What he saw arrested him completely and set his entire body in convulsive jitters, small involuntary movements that made no sound, but still clasped and unclasped his muscles in a horror show of tension. His skin was covered with silvery sweat, ice cold as it poured from him. For he saw the surface of the center mirror begin to shift and move of its own accord. There were, reflected in it, three men and two women, all staring into the room with hideous intensity. Their eyes seemed like they could bore through wood, stone, soft and malleable flesh. What peasant sorcery was this? For though they stood reflected in the room, the room was empty.
The worst sight, the most horrible, was the image of his own reflection. For though he was looking at the mirror, the reflection of his own face was looking back at him. It had the same terrified expression, but it was staring soulfully into him. Then, as he watched, his face frozen in terror, he saw a hideous smile come over the face in the mirror, and it winked at him. He screamed and fell from the loft into a tumble below.
A second waking. He was cold, though the room was well-lit by the fire. He was surrounded by soldiers in their uniforms, all murmuring quietly to each other. He shot up. "Where is the mirror? Where are those serfs?"
"Intendant," said a man with a fine mustache and a well-trimmed beard. "Please, don't be agitated. It won't help anything."
"Won't help?" he asked. "Won't help?" He got to his feet. "Why the hell is it so cold?" The men exchanged bleak glances. "What is it, you damn deserters?"
"Deserters!" exclaimed the man who'd spoken. He wore little spectacles as well, Mikhaíl saw. "No, no, no, you misunderstand. We cannot desert. We can't go anywhere, Intendant."
"Well, answer me this: where did those peasants get their cursed mirror from? It's got some kind of damned power!" Another look between the men.
"They took it from Chelya, sir. We had several of them. You see, one day some of the men started acting... strange.

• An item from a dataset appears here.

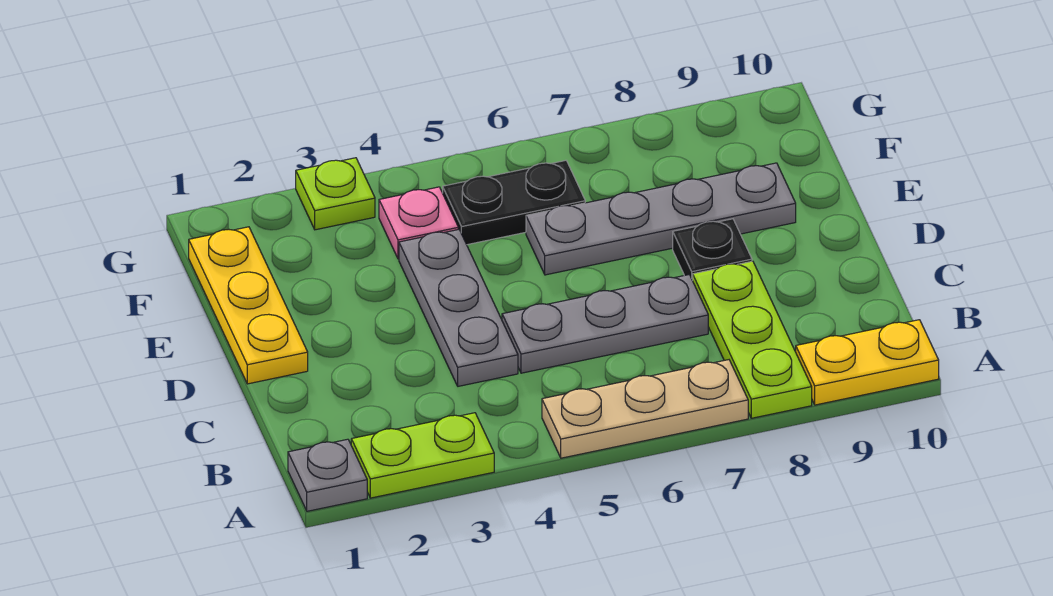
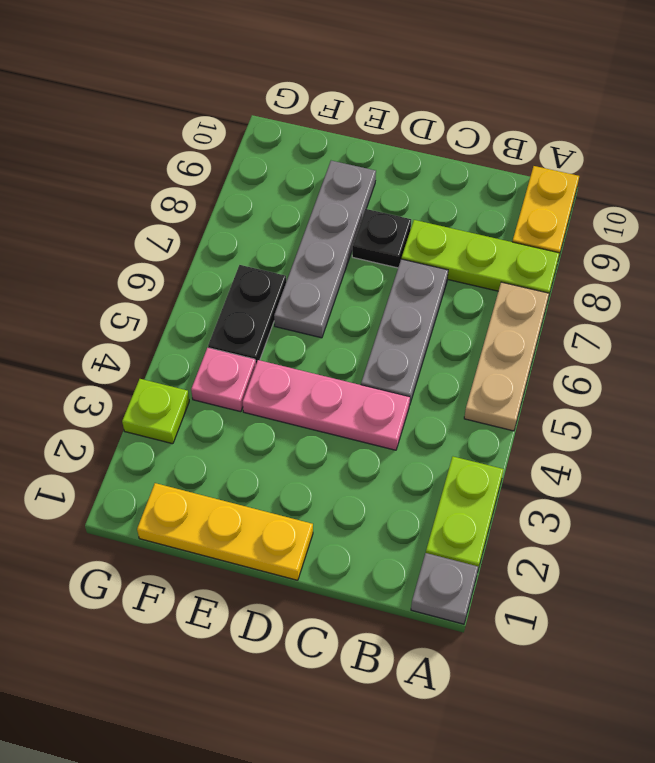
grey 1x3 plate [399,229,518,386] -> pink 1x3 plate [243,360,410,450]

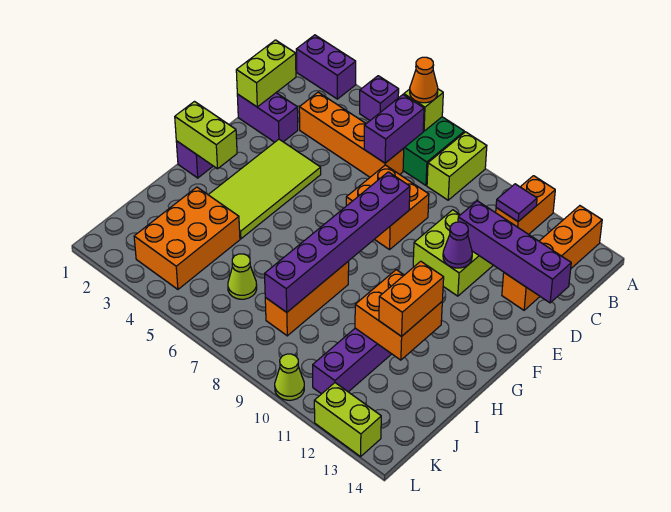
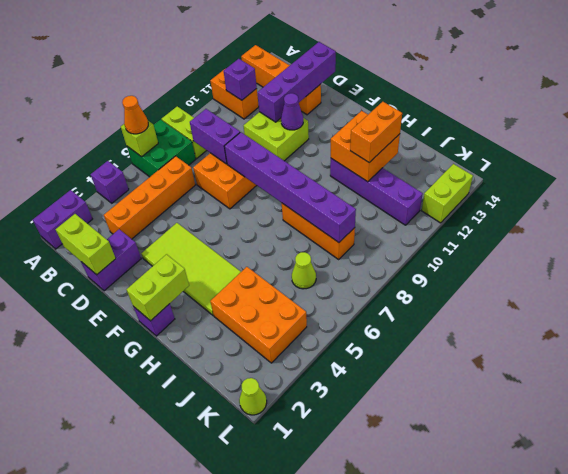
purple 1x2 brick [364,95,424,163] -> purple 1x2 brick moved to [190,109,240,164]
purple 1x1 tile [496,184,537,221] -> purple 1x1 brick [224,59,257,100]
orange 1x2 brick [379,261,444,336] -> orange 1x2 brick turned to [350,102,402,162]
lime 1x1 cone [275,354,304,400] -> lime 1x1 cone moved to [239,378,267,415]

I couldn't determine what had caused the lapse. They failed to show up for drills and then their comrades began to speak of unsettling changes that had come over them. Changes that had no explanation. They began to prefer different foods. They seemed not to know the details of intimate relationships they had, only days before, been having with peasant girls. They were... just... different."
"Bohze moi," Mikhaíl breathed, "You're Intendant Dmitrievich."
The man nodded. "I'm sorry you were sent to find out what happened to me."
Dmitrievich looked uncertain for the first time since Mikhaíl had awoken. "I thought so. Doesn't the capital wonder where we are... what we're doing? Why we've made no formal reports?"
"But you have," Mikhaíl argued. "Just last week in Moscow you—"
He blinked. Behind Dmitrievich he saw the mirrors on the peasant's wall. It was reflecting the room well enough, but none of the soldiers were in it. In the reflection, he was sitting at a chair and... eating. And on either side were Oksana and the giant. "What..." he murmured. Warmth, the only true warmth in the room, seemed to flow from the frame of the mirror. He pushed Dmitrievich aside and walked towards it. His hands outspread, he placed them on the glass, which felt like living flesh. From the other room, the room in the mirror, he saw himself turn to look. He gazed into his own eyes and knew, with vomitous horror, that the thing looking back was not him.